◆ TASK DIRECTIONS: Nothing but the lines from the one containing "AUGUST 7, 2026" to the end of the data should be copied, exactly, and the pictures stay out.

(Collection entries)
==============================
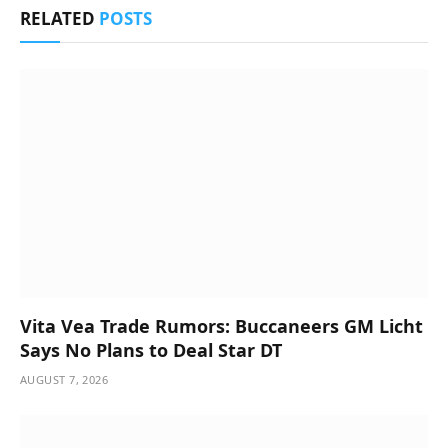
RELATED
POSTS
Vita Vea Trade Rumors: Buccaneers GM Licht
Says No Plans to Deal Star DT
AUGUST 7, 2026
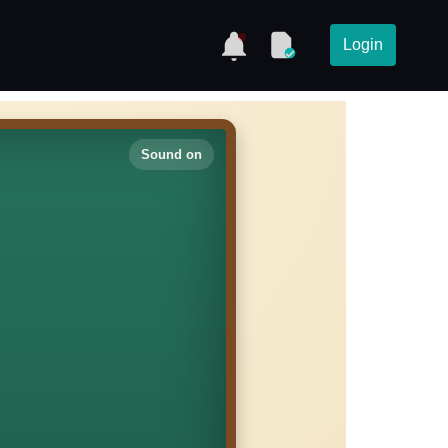
Login
Sound on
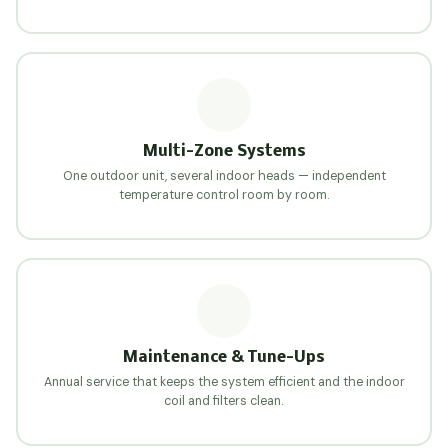
Multi-Zone Systems
One outdoor unit, several indoor heads — independent
temperature control room by room.
Maintenance & Tune-Ups
Annual service that keeps the system efficient and the indoor
coil and filters clean.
==============================
◆ TASK RESPONSE:
AUGUST 7, 2026
Login
Sound on
Multi-Zone Systems
One outdoor unit, several indoor heads — independent
temperature control room by room.
Maintenance & Tune-Ups
Annual service that keeps the system efficient and the indoor
coil and filters clean.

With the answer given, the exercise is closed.